Andrew Mcveigh :clojureD 2017 Interview

Andrew Mcveigh will be giving a talk at :clojureD 2017. He will be speaking on how clojure.spec works.

Follow him on his Homepage, GitHub and Twitter.

PurelyFunctional.tv: How did you get into Clojure?

Andrew Mcveigh: In about 2008/9 I was writing web apps in C#. I started hearing more and more about functional programming on blogs and podcasts. I first tried F#, but I didn't really enjoy the ML style syntax back then, and I wasn't much a fan of .NET or Visual Studio.

I'd also wanted to learn a lisp for a while, so when Clojure was starting to pick up traction somewhere around 2009/10 I gave it a try. I immediately liked the language, and loved the REPL. Clojure seemed to be the language that fit how I thought programming should be. Within maybe a few months I felt more productive, even though I didn't know that much of the language, and there wasn't much tooling around at that point.

I introduced Clojure where I worked by writing a job that extracted data from loads of Excel spreadsheets and put it into a database. It was so much quicker and easier than working with C# they saw the value straight away. The next web app that needed to be written was in Clojure, and after that almost everything was.

PF.tv: What is your talk about?

AM: My talk is broadly about getting the most out of clojure.spec. Specifically it's about interpreting the clojure.spec DSL in order to programmatically understand your specs, and the type and structure of your data.

I introduce some extensions to the DSL so that you can have an even more detailed understanding of how your data is structured.

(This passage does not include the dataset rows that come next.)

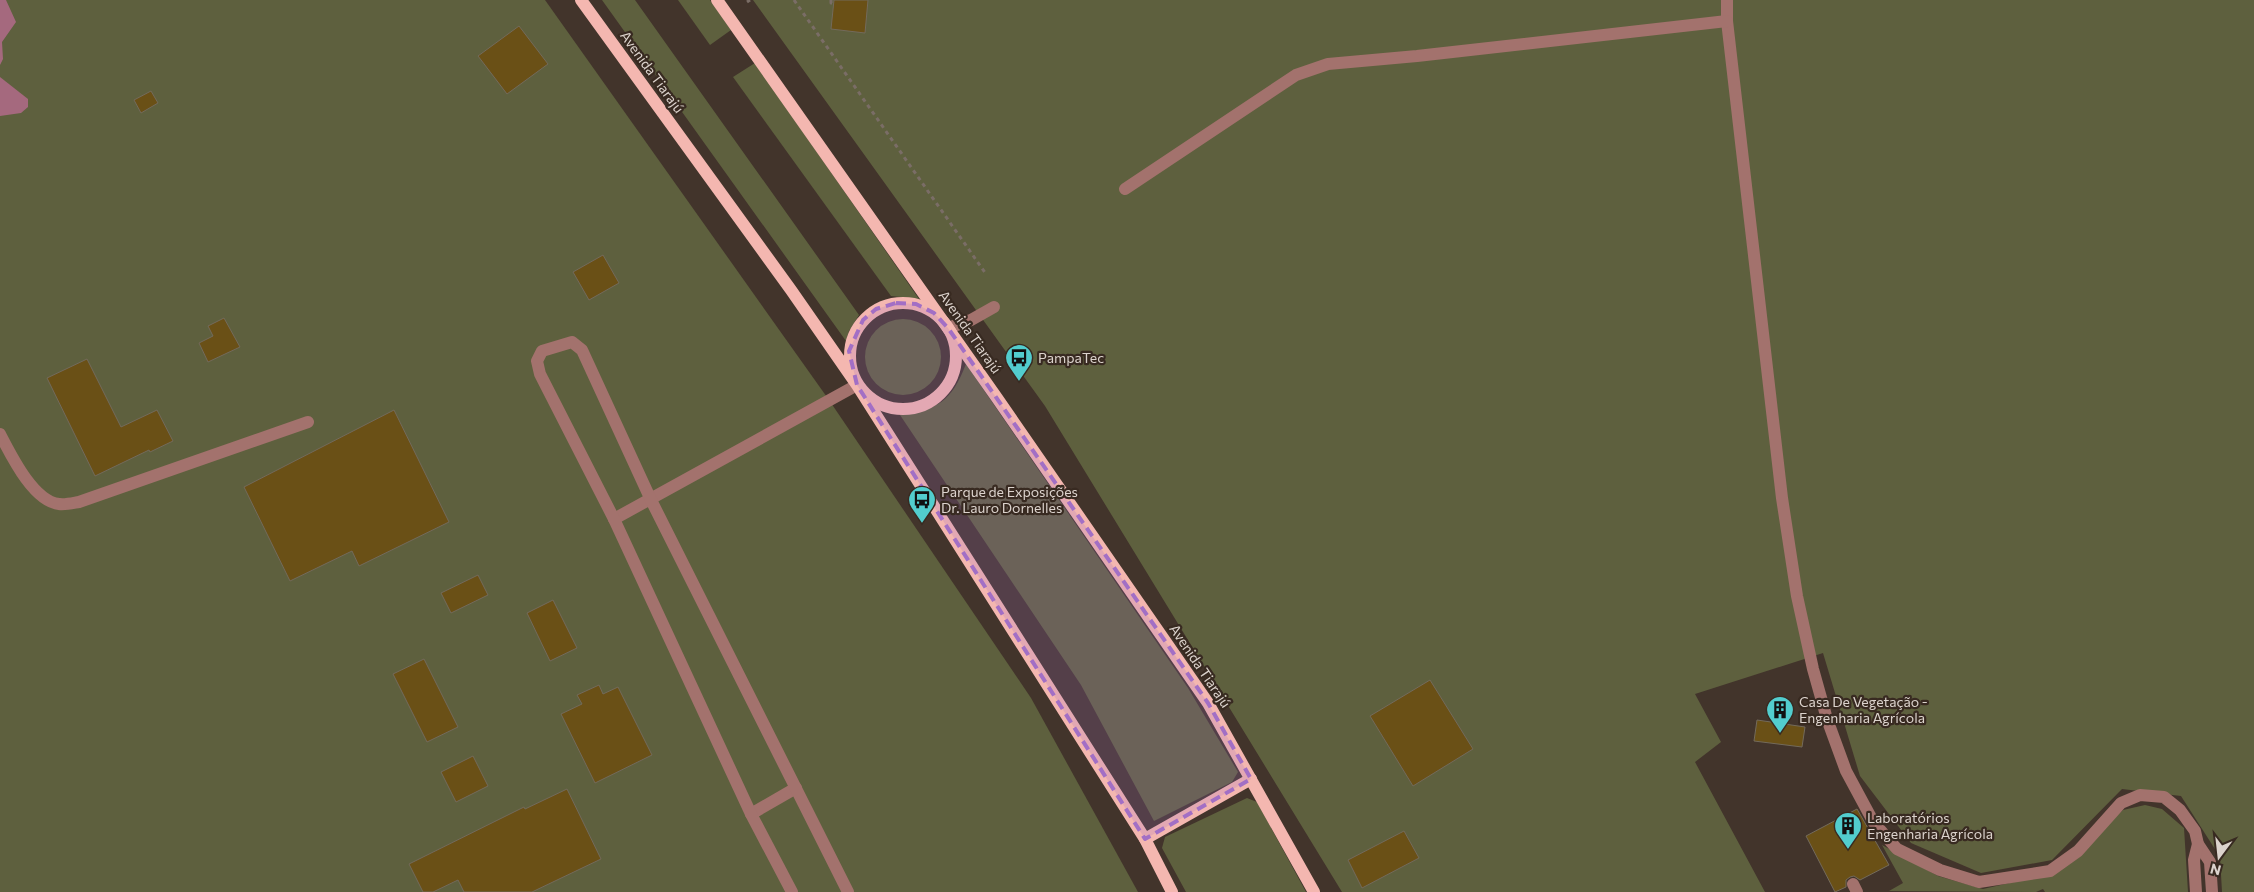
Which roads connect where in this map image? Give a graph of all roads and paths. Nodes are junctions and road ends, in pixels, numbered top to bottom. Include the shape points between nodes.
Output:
1 (581, 0) edge
2 (717, 0) edge
3 (794, 0) edge
4 (1727, 0) edge
5 (1727, 21) junction
6 (1125, 189) dead end
7 (986, 274) dead end
8 (994, 307) dead end
9 (948, 328) junction
10 (857, 385) junction
11 (308, 422) dead end
12 (0, 434) edge
13 (651, 500) junction
14 (614, 519) junction
15 (1252, 779) junction
16 (796, 788) junction
17 (751, 814) junction
18 (1145, 839) junction
19 (2198, 844) junction
20 (792, 892) edge
21 (848, 892) edge
22 (1172, 892) edge
23 (1314, 892) edge
24 (2196, 892) edge
25 (2212, 892) edge

1 - 10 main road, Avenida Tiarajú
2 - 9 main road, Avenida Tiarajú
3 - 7 path
4 - 5 street
5 - 6 street via 1328,64 1296,76
5 - 19 street via 1782,498 1797,596 1827,719 1846,771 1874,823 1897,849 1940,870 1978,882 2050,872 2078,851 2121,802 2140,795 2164,797 2180,810 2195,832
8 - 9 street
9 - 10 main road via 955,343 953,376 931,401 916,408 883,406
9 - 10 main road via 934,313 916,304 896,303 876,309 858,327 849,351 850,368
9 - 15 main road, Avenida Tiarajú via 1208,703
10 - 13 street
10 - 18 main road, Avenida Tiarajú
11 - 12 street via 79,502 59,504 42,497 14,462
13 - 14 street
13 - 14 street via 582,350 572,342 542,351 538,361 540,374
13 - 16 street
14 - 17 street
15 - 18 main road
15 - 23 main road, Avenida Tiarajú
16 - 17 street
16 - 21 street
17 - 20 street
18 - 22 main road, Avenida Tiarajú
19 - 24 street via 2194,860
19 - 25 street via 2210,862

This puts us in a position where we can work out how to automatically transform data between different specs.

PF.tv: Who is your talk for?

AM: Anyone who wants to get more out of clojure.spec.

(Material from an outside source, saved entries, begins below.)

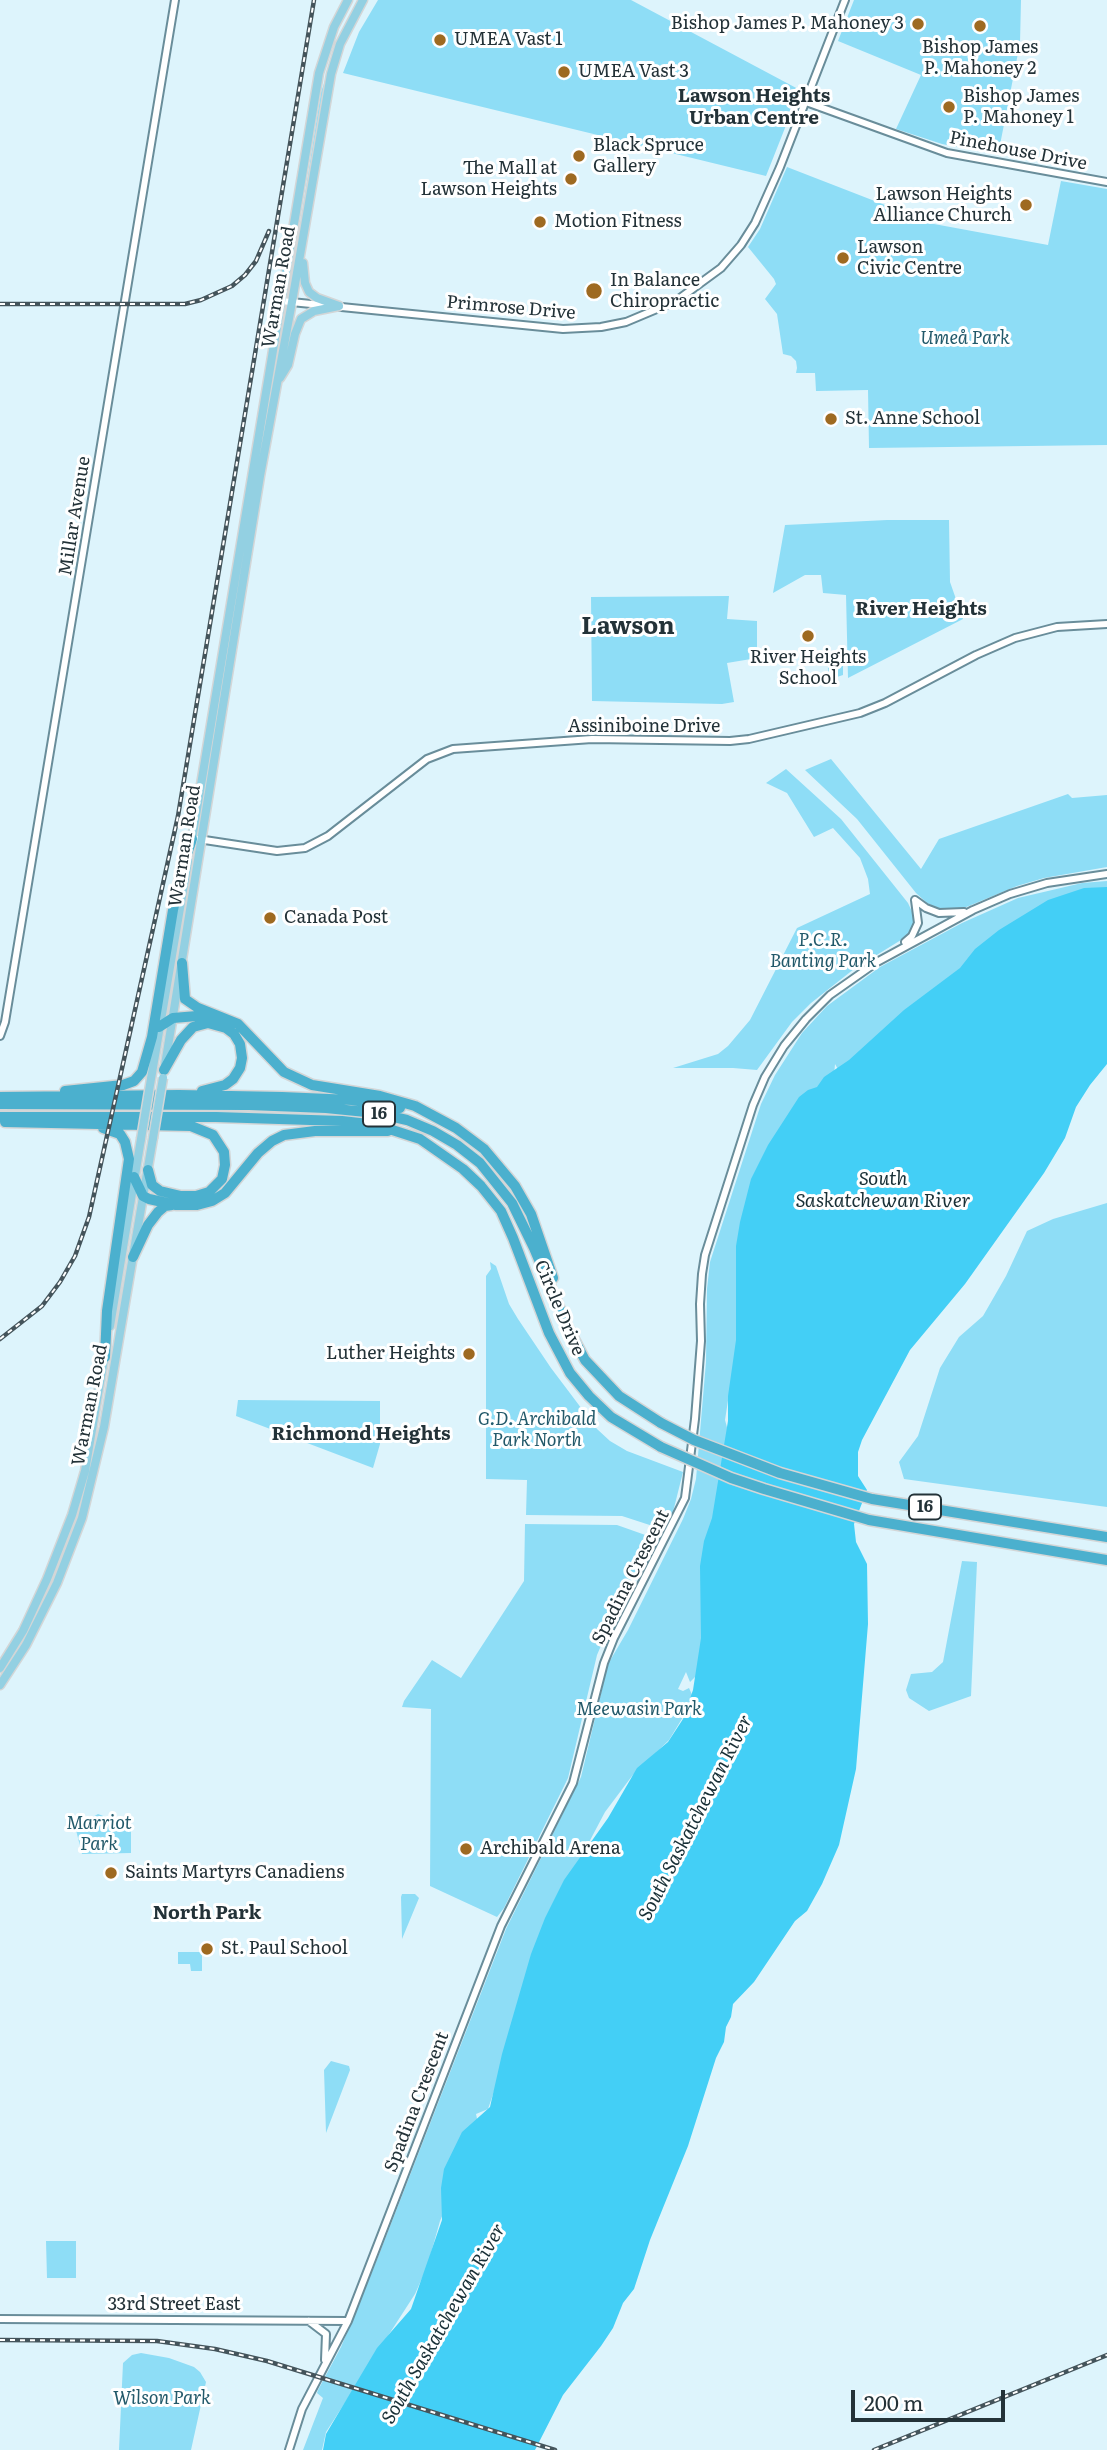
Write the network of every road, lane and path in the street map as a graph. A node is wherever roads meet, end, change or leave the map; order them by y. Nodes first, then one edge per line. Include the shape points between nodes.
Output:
1 (175, 0) edge
2 (348, 0) edge
3 (363, 0) edge
4 (845, 0) edge
5 (806, 102) junction
6 (1107, 182) edge
7 (302, 246) junction
8 (281, 301) junction
9 (292, 302) junction
10 (339, 306) junction
11 (277, 384) junction
12 (259, 426) junction
13 (257, 495) junction
14 (1107, 624) edge
15 (197, 839) junction
16 (1107, 874) edge
17 (973, 910) junction
18 (895, 951) junction
19 (182, 963) junction
20 (223, 1017) junction
21 (173, 1018) junction
22 (159, 1027) junction
23 (0, 1035) edge
24 (164, 1074) junction
25 (103, 1096) junction
26 (0, 1097) edge
27 (0, 1104) edge
28 (0, 1119) edge
29 (82, 1124) junction
30 (456, 1128) junction
31 (395, 1130) junction
32 (148, 1170) junction
33 (134, 1177) junction
34 (143, 1196) junction
35 (176, 1205) junction
36 (133, 1257) junction
37 (566, 1326) junction
38 (105, 1357) junction
39 (1107, 1537) edge
40 (1107, 1560) edge
41 (0, 1668) edge
42 (0, 1685) edge
43 (0, 2319) edge
44 (307, 2320) junction
45 (348, 2321) junction
46 (324, 2367) junction
47 (289, 2450) edge

1 - 23 street, Millar Avenue
2 - 8 main road, Warman Road via 319,73
3 - 7 main road, Warman Road via 331,74
4 - 5 street, Primrose Drive
5 - 6 street, Pinehouse Drive via 947,153
5 - 10 street, Primrose Drive via 765,204 741,244 694,290 650,313 601,327 563,329
7 - 9 main road, Warman Road
7 - 10 main road via 307,289
8 - 9 street, Primrose Drive
8 - 12 main road, Warman Road
9 - 10 street, Primrose Drive
9 - 11 main road, Warman Road
10 - 11 main road via 301,319 288,365
11 - 13 main road, Warman Road
12 - 13 main road
12 - 15 main road, Warman Road
13 - 15 main road, Warman Road
14 - 15 street, Assiniboine Drive via 1057,627 1014,638 860,713 749,739 592,739 453,749 427,759 328,836 305,848 277,851
15 - 19 main road, Warman Road
15 - 22 main road, Warman Road
15 - 26 highway via 182,869 152,1037 139,1077 111,1087
16 - 17 street, Spadina Crescent via 1038,886
17 - 18 street, Spadina Crescent
17 - 18 street via 939,913 915,900 917,928
18 - 45 street, Spadina Crescent via 853,978 806,1019 762,1084 702,1274 701,1352 685,1498 604,1663 578,1771 501,1926
19 - 20 highway via 185,999
19 - 21 main road, Warman Road
20 - 21 highway
20 - 30 highway via 243,1029 276,1066 294,1078 397,1100
21 - 22 highway
21 - 24 main road, Warman Road
22 - 33 main road, Warman Road, bridge
24 - 25 highway via 183,1037 198,1025 226,1028 241,1048 238,1072 220,1087
24 - 32 main road, Warman Road, bridge
25 - 26 highway
25 - 30 highway via 352,1100 408,1110
27 - 37 highway, Circle Drive / 16 via 301,1107 376,1113 420,1125 457,1145 498,1183 534,1248
28 - 29 highway
28 - 31 highway, Circle Drive / 16 via 296,1118
29 - 32 highway via 191,1126 213,1135 224,1152 222,1179 209,1192 196,1196 160,1191 152,1185
29 - 38 highway via 114,1130 128,1152
30 - 37 highway via 499,1166 531,1214
31 - 35 highway via 284,1135 263,1148 219,1198
31 - 40 highway, Circle Drive / 16, bridge via 433,1147 481,1186 505,1220 570,1373 611,1416 661,1447 742,1482 869,1520
32 - 34 main road, Warman Road
33 - 34 highway
33 - 38 main road, Warman Road
34 - 35 highway
34 - 36 main road, Warman Road
35 - 36 highway via 158,1212
36 - 42 main road, Warman Road via 104,1427 82,1518 57,1583
37 - 39 highway, Circle Drive / 16, bridge via 585,1360 619,1396 694,1440 771,1470 872,1499
38 - 41 main road, Warman Road via 85,1471 72,1515 23,1631
43 - 44 street, 33rd Street East
44 - 45 street, 33rd Street East
44 - 46 street via 326,2334
45 - 46 street, Spadina Crescent
46 - 47 street, Spadina Crescent via 302,2409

PF.tv: What do you hope people will take away from the talk?

AM : That specs are worth writing, and that you can use them to reduce the amount of code you need to write to support different, but similar data structures.

PF.tv: What concepts do you recommend people be familiar with to maximize their experience with the talk?

AM: I would hope that the talk is pretty approachable to anyone who's a bit familiar with clojure.spec. It might be good to be familiar with parsing Clojure code into an abstract syntax tree.

PF.tv: What resources are available for people who want to study up before the talk?

AM: clojure.spec's rationale is worth a read.

If people want to read up on ASTs, etc., then most compiler books will cover that. I personally liked "Modern Compiler Implementation in ML" by Andrew W. Appel.

Timothy Baldridge gave a good talk about tools.analyzer at Clojure/West 2014.

  • https://clojure.org/about/spec
  • https://www.cs.princeton.edu/~appel/modern/ml/
  • https://youtu.be/KhRQmT22SSg
  • https://github.com/clojure/tools.analyzer

PF.tv: Where can people follow you online?

AM: @andrewmcveigh on twitter and github.com/andrewmcveigh

PF.tv: Are there any projects you'd like people to be aware of? How can people help out?

AM: I've extracted much of the work behind this talk into a library, it's called Speculate. It's pretty experimental at the moment, so there's still loads to do. https://github.com/uswitch/speculate

PF.tv: Where do you see the state of Clojure in 10 years?

AM: A Clojure I'd like to see in 10 years would have a self-hosted compiler. It could be compiled to native code. There would be more focus on making the idiomatic solution the optimum solution, and it would have an optional static type system with type inference.

PF.tv: If Clojure were an animal, what animal would it be?

AM: O'Reilly says it's a painted snipe, who am I to argue?